_Work to be completed_
Look through the entries below. Report each line that has the word "feDisplacementMap" in it.

_Records to use_
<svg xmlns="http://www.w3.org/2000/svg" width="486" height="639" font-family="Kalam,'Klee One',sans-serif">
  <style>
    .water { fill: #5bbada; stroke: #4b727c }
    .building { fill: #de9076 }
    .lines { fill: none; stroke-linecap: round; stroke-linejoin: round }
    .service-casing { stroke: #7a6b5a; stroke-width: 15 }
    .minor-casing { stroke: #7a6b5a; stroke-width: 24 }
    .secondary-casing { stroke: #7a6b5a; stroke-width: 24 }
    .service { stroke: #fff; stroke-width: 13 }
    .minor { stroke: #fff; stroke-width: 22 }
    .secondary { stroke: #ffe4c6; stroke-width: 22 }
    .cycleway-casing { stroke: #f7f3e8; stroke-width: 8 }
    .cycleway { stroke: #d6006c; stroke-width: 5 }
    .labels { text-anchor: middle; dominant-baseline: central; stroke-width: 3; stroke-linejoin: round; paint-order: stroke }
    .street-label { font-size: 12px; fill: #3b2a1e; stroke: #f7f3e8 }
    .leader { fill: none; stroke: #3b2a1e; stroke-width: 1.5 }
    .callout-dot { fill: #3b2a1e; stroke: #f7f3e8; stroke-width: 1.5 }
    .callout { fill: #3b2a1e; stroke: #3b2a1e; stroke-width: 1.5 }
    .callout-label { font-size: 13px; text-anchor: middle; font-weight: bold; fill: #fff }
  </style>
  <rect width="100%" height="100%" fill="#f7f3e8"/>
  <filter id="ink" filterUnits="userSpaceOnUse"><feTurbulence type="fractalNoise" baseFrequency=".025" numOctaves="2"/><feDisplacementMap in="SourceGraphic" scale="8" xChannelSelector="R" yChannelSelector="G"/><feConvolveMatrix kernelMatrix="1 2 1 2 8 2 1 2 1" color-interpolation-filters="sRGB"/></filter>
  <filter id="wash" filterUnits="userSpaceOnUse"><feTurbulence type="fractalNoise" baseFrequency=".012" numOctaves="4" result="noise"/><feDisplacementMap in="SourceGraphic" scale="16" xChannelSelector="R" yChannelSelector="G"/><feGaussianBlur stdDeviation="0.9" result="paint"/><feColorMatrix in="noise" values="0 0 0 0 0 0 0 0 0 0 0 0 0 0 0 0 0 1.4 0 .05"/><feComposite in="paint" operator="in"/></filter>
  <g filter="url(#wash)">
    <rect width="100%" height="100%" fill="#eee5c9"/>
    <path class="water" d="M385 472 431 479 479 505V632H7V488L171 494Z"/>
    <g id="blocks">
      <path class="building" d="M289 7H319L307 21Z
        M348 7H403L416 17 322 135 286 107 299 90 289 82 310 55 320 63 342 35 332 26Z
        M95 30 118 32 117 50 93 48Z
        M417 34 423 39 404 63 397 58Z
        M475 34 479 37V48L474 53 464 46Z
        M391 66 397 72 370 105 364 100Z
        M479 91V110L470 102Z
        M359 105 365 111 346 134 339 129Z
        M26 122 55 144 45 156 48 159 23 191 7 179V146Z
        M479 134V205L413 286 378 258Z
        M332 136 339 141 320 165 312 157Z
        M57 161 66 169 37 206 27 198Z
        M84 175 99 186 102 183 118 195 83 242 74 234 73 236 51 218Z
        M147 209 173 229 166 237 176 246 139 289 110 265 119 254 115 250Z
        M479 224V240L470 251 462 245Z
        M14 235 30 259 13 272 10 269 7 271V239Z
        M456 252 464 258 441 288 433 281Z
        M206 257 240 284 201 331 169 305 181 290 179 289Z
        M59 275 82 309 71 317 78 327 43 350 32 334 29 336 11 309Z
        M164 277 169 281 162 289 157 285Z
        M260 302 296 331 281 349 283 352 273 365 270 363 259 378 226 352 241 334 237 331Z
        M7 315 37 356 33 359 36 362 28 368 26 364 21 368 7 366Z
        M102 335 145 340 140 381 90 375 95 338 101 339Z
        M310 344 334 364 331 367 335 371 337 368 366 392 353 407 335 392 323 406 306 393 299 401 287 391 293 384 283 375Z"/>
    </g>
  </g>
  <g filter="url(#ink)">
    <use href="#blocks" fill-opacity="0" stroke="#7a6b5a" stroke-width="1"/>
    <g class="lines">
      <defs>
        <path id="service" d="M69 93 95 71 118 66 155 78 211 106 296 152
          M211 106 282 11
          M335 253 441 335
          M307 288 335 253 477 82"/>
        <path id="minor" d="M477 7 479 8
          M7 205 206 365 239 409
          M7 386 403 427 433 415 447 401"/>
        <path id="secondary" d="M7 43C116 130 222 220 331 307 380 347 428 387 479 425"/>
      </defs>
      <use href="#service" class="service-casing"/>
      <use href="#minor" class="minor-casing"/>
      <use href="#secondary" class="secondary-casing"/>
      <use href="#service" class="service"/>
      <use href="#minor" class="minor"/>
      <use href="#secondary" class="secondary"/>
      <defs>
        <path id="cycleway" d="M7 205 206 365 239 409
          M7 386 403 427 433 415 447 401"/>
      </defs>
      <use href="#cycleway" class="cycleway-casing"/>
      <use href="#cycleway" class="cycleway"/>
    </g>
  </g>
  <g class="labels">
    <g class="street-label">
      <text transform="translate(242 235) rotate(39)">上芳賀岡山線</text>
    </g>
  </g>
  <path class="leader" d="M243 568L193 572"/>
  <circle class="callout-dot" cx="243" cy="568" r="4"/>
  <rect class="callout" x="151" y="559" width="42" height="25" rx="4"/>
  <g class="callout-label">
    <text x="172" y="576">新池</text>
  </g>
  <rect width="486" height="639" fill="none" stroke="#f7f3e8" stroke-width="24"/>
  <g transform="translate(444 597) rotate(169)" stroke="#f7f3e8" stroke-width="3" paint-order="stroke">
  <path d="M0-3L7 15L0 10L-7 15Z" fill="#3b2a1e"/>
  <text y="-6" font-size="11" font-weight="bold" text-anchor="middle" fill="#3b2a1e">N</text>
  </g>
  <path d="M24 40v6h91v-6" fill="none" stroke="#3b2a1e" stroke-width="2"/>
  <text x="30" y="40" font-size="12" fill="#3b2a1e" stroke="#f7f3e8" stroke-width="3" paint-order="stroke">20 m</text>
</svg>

...

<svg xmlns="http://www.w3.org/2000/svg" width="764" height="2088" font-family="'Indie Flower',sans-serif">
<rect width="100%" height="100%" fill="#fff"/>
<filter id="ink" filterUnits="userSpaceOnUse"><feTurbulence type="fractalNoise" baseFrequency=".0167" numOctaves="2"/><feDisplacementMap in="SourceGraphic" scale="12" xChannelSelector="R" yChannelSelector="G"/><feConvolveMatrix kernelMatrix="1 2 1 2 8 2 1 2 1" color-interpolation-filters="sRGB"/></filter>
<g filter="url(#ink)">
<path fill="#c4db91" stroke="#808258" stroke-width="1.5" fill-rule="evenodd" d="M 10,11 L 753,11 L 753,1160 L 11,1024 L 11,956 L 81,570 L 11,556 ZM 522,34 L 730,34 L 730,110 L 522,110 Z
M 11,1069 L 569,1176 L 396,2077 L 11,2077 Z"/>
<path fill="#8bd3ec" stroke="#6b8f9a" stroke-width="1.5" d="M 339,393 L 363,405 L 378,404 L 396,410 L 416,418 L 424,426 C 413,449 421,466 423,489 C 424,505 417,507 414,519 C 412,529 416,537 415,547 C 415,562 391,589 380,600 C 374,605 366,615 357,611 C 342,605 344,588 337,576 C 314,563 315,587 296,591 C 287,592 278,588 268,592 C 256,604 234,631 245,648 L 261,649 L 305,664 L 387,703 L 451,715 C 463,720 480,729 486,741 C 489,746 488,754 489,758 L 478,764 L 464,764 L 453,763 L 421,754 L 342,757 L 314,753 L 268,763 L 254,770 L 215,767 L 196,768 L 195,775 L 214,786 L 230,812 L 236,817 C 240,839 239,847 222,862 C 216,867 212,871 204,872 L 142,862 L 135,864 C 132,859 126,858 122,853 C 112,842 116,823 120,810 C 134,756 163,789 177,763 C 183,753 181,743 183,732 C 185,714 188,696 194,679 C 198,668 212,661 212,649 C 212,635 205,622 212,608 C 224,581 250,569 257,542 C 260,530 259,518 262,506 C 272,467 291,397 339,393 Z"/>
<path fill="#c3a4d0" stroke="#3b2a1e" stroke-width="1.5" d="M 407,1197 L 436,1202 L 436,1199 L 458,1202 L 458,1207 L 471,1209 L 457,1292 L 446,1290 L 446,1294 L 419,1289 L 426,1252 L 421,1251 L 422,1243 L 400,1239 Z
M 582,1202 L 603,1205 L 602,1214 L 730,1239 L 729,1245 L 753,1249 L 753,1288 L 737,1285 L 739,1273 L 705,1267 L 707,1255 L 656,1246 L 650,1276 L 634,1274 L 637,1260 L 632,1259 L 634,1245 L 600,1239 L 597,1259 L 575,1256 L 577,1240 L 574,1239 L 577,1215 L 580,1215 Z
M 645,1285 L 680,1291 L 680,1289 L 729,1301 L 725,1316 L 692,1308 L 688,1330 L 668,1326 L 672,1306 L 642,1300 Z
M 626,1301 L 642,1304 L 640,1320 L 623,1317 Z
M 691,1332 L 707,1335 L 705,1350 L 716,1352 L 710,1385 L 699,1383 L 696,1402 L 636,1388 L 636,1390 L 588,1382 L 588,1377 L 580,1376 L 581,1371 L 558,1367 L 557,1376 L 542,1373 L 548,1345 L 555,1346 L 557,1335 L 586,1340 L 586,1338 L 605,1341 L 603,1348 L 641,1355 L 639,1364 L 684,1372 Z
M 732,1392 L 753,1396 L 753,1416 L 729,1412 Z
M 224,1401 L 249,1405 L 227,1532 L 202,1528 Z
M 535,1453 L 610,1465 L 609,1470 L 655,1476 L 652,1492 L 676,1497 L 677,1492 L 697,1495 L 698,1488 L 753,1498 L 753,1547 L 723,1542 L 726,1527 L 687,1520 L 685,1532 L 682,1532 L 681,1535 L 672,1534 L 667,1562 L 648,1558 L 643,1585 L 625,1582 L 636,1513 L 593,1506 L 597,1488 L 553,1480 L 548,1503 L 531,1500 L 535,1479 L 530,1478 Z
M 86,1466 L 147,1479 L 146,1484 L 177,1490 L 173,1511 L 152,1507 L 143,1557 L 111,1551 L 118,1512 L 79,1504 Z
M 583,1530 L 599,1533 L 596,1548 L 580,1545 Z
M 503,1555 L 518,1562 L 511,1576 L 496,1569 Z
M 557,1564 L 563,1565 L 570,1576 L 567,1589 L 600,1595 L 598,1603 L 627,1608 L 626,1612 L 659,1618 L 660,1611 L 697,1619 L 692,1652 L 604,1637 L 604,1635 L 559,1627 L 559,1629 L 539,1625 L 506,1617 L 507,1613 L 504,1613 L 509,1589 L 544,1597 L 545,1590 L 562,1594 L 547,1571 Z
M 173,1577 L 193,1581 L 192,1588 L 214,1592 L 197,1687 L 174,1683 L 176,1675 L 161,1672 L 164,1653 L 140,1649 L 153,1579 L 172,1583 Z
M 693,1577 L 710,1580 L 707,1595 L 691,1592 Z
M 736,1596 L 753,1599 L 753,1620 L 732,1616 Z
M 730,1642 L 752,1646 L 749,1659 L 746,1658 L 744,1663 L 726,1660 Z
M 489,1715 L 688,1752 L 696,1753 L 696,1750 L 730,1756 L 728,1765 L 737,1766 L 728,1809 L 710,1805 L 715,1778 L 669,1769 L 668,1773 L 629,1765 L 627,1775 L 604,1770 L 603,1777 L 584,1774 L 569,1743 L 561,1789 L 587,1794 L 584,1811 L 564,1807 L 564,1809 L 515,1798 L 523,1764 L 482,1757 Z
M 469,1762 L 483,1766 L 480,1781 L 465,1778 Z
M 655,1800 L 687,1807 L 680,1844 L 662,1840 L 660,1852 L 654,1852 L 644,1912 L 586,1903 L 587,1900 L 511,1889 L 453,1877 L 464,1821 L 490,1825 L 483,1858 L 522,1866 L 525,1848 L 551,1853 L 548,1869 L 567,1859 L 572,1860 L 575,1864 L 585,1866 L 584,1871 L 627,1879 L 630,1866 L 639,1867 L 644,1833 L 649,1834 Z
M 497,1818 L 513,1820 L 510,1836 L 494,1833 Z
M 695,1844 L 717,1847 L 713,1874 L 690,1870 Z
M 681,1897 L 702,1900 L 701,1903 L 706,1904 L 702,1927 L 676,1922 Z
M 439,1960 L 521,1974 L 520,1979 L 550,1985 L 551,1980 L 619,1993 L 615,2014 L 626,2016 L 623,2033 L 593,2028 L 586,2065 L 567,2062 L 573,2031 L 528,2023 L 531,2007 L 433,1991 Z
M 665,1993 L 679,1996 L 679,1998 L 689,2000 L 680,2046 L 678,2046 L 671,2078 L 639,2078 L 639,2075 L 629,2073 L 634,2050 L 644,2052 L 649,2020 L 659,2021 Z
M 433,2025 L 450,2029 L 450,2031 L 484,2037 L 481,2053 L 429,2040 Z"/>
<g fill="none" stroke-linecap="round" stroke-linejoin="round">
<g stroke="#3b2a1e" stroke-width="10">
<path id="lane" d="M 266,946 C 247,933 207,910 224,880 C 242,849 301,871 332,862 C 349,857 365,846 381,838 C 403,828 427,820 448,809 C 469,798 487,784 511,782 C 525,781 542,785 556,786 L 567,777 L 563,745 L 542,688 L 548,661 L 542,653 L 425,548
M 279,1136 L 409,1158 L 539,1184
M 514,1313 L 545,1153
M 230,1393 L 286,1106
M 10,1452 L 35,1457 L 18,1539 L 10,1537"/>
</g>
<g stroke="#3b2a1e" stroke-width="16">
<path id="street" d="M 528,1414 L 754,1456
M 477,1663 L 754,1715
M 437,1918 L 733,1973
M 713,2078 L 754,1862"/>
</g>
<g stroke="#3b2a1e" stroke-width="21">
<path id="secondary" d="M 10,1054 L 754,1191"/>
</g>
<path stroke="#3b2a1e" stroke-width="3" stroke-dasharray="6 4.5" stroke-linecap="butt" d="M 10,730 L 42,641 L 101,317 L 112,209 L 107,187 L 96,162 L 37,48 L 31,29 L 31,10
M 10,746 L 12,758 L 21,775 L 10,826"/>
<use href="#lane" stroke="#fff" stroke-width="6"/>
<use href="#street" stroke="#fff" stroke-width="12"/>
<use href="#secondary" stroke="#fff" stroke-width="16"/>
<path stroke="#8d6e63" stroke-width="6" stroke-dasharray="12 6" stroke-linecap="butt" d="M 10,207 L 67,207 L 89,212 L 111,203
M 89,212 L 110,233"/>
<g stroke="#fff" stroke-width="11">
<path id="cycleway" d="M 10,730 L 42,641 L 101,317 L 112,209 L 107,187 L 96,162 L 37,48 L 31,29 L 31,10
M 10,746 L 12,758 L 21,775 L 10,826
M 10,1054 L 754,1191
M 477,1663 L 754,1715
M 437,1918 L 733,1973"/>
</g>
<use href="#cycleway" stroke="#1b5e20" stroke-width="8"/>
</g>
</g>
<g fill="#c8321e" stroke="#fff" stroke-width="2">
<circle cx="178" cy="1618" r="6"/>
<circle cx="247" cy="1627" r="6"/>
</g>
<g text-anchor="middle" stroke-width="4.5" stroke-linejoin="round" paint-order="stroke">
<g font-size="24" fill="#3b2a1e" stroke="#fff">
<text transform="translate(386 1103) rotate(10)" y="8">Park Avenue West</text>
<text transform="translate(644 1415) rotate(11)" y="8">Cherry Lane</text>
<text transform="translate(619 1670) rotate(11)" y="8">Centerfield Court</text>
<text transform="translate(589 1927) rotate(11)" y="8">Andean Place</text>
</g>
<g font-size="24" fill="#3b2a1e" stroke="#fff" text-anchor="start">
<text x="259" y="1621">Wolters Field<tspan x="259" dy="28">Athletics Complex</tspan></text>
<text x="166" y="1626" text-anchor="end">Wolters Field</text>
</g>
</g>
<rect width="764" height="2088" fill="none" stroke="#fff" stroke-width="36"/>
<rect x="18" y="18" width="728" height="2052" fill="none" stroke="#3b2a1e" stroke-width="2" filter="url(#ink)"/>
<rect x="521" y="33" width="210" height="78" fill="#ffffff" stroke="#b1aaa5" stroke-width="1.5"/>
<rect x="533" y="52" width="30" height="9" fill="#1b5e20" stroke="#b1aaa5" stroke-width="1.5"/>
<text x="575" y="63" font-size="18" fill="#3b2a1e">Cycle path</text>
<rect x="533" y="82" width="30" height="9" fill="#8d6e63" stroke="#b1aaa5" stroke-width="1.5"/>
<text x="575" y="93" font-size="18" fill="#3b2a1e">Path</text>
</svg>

_Result_
  <filter id="ink" filterUnits="userSpaceOnUse"><feTurbulence type="fractalNoise" baseFrequency=".025" numOctaves="2"/><feDisplacementMap in="SourceGraphic" scale="8" xChannelSelector="R" yChannelSelector="G"/><feConvolveMatrix kernelMatrix="1 2 1 2 8 2 1 2 1" color-interpolation-filters="sRGB"/></filter>
  <filter id="wash" filterUnits="userSpaceOnUse"><feTurbulence type="fractalNoise" baseFrequency=".012" numOctaves="4" result="noise"/><feDisplacementMap in="SourceGraphic" scale="16" xChannelSelector="R" yChannelSelector="G"/><feGaussianBlur stdDeviation="0.9" result="paint"/><feColorMatrix in="noise" values="0 0 0 0 0 0 0 0 0 0 0 0 0 0 0 0 0 1.4 0 .05"/><feComposite in="paint" operator="in"/></filter>
<filter id="ink" filterUnits="userSpaceOnUse"><feTurbulence type="fractalNoise" baseFrequency=".0167" numOctaves="2"/><feDisplacementMap in="SourceGraphic" scale="12" xChannelSelector="R" yChannelSelector="G"/><feConvolveMatrix kernelMatrix="1 2 1 2 8 2 1 2 1" color-interpolation-filters="sRGB"/></filter>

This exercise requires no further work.